Crack The Fat Loss Code: 7 Unconventional Rules To Shed Fat (and keep it off)
Are you fed up yet?
With all of the competing, confusing information out there, losing fat can seem almost impossible. Maybe you’ve tried every diet and fitness program in existence; or maybe you’re at square one, with no idea where to start – either way, I can help.
In order to find a simple solution to weight loss, we need to go back to the basics. Fat loss doesn’t have to be about complicated formulas or eating foods you hate. In fact, if you can master a few nutritional principles, losing fat and rediscovering the six-pack abs that faded a few Budweisers back is certainly doable.
Today, you’ll discover seven Lean Living rules that will allow you to lose fat for the long-term.
1. Forget dieting
Kind of a weird way to start off a list of rules about losing weight, right? But let’s be honest: diets suck. Massively restricted eating, carrying around Tupperware containers (of food you don’t even like), and skipping out on social events? No thanks.
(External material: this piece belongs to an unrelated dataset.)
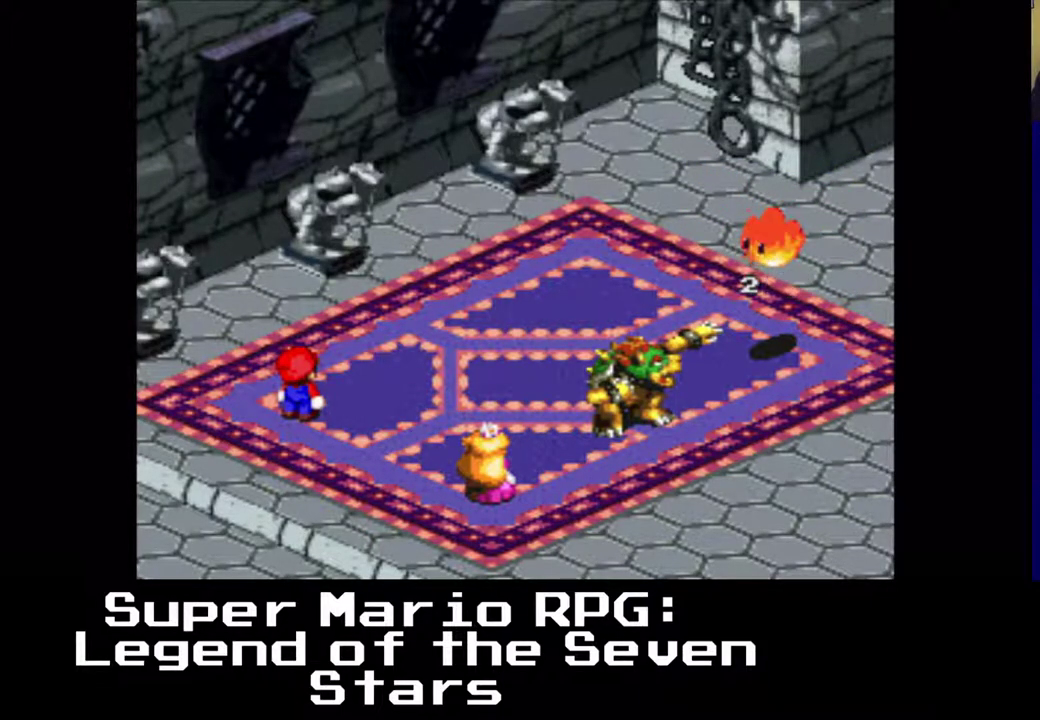
{"buttons": [], "left_stick": "center", "events": []}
More than just being inconvenient – or downright miserable – diets don’t work. By encouraging a short-term mindset, diets may allow you to lose some fat quickly, but most people end up gaining all of the weight lost back (and more) when their “diet” is over.
It’s time to put death to diets and find a better, more sustainable approach for losing fat. How can that be done? By applying the rest of the rules you’re about to discover.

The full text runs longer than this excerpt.